> [Exercise requirements]:
**a.** Answer these questions about the text on Jessica's college habits, marking your answers (i), (ii), (iii):
(i) What did Jessica do as soon as she came home from high school?
(ii) What do parents tell little kids not to have too many of during the school week?
(iii) When does the writer's dad get to see his friends?
**b.** Can you condense the paragraph beginning "Another reason college kids" from the text on Jessica's college habits into a short bulleted list that keeps its main points?

> [Exercise text]:
┌──

When Jessica was still in high school, she would come straight home after school and do her homework right away before watching a little TV or going on her phone. Now that she's in college, she's always telling my parents "I'm going to the library to study" but then I see pictures of her out at parties or restaurants on her Snapchat story. She's not being honest and I don't think she's studying as hard as she should be.
Having too many friends is probably really distracting for college kids and makes it hard for them to concentrate on their schoolwork. If Jessica was more of a loner and didn't hang out with her big group of friends all the time, I bet her grades would be better. When we're little, our parents are always telling us not to have too many play dates during the school week because it
can affect our performance. Well I think the same rule should apply to college students - they should limit their social activities during the week so they can focus on academics.
Another reason college kids shouldn't be so social is because they're just going to have to become boring adults with jobs and families soon anyway, so why not practice for that now instead of wasting all their free time goofing around? My dad works constantly and hardly ever gets to see his friends except on weekends. Jessica should realize that kind of lifestyle is coming for her too before she knows it, so she might as well get used to being a loner. All those close friendships she's making in college probably won't last once everyone graduates and moves to different cities for their careers and such. It's kind of sad really.

└──

Keypoint coordinate data

┌──

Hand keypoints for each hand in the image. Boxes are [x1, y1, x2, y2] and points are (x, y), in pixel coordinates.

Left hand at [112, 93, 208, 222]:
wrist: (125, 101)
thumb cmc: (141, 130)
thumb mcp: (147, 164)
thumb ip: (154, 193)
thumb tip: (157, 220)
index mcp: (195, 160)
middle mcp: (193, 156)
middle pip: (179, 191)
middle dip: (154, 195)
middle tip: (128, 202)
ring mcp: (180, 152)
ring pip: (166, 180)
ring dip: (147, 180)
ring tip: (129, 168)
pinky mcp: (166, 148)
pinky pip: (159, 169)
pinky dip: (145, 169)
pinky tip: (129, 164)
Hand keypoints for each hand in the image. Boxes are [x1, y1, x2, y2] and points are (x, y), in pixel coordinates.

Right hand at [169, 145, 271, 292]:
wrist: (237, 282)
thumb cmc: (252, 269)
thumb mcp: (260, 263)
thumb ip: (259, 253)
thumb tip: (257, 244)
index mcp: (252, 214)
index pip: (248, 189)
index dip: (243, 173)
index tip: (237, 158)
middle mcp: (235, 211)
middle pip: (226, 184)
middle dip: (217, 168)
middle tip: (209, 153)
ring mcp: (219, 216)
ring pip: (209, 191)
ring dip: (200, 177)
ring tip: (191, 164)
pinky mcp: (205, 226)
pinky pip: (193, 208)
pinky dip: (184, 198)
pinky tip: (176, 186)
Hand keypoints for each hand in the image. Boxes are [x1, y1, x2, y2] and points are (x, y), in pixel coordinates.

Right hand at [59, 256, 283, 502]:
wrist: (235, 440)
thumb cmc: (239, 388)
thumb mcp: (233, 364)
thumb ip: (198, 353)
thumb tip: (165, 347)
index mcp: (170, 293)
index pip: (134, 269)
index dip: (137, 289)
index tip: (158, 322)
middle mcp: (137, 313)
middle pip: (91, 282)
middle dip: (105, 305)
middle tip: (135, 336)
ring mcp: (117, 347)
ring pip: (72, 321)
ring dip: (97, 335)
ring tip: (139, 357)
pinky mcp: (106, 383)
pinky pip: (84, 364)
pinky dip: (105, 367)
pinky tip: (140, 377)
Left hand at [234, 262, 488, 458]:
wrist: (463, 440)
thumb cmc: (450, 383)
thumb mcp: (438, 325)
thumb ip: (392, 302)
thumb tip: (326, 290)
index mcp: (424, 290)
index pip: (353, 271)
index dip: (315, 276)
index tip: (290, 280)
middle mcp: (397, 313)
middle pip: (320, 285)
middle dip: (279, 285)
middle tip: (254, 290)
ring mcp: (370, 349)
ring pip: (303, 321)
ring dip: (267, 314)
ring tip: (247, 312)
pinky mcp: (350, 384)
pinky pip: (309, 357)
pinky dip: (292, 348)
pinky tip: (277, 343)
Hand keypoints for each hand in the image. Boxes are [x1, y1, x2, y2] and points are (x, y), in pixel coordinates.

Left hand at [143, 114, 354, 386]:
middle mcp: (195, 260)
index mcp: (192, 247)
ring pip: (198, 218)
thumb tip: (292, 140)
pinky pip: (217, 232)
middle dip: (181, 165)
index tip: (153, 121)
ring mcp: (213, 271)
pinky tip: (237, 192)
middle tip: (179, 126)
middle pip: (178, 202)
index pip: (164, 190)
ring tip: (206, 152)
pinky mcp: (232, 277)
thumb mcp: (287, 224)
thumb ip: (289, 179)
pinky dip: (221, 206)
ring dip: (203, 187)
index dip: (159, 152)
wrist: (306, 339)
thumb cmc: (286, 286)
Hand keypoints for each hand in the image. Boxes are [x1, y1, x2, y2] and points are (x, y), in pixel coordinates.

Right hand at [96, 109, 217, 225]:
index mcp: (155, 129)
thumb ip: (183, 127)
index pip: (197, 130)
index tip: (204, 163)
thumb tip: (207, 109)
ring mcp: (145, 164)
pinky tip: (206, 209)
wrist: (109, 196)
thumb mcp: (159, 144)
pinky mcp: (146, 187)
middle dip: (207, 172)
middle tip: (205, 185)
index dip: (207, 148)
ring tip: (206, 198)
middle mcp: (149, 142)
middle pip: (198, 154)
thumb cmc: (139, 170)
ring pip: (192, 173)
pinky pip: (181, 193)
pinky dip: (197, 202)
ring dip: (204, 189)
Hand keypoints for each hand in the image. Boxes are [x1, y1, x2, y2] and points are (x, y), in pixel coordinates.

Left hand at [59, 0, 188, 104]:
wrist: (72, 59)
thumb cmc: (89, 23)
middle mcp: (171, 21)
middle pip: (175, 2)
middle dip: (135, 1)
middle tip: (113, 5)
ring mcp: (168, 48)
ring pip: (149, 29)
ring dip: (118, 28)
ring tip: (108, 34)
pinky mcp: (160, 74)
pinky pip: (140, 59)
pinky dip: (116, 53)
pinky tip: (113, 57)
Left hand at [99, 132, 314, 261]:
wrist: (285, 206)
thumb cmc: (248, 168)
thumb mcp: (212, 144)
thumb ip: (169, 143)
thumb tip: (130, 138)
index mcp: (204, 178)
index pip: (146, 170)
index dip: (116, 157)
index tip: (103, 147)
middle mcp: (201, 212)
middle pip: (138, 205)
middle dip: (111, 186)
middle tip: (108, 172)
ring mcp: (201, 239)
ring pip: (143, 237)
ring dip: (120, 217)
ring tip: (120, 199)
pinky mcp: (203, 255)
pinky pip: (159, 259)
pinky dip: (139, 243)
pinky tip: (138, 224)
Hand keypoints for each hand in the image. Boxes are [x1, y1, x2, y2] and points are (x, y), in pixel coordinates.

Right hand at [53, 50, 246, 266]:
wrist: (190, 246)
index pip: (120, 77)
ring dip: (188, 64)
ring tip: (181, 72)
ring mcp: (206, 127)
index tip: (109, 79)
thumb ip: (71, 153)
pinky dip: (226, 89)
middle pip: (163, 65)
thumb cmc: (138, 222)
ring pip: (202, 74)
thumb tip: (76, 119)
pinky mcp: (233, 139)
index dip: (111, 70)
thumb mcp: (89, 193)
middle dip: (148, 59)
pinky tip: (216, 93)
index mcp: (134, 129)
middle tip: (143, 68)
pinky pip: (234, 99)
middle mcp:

└──

> [Numbered responses]:
**a.**
(i) She did her homework right away, before watching a little TV or going on her phone.
(ii) Play dates.
(iii) Hardly ever, except on weekends.

**b.**
- College kids should be less social because they will soon be boring adults with jobs and families, so they should practice now instead of goofing around.
- The writer's dad works constantly and hardly ever sees his friends except on weekends.
- Jessica should realize that lifestyle is coming for her too and get used to being a loner.
- Her college friendships probably won't last once everyone graduates and moves to different cities for their careers, which the writer finds kind of sad.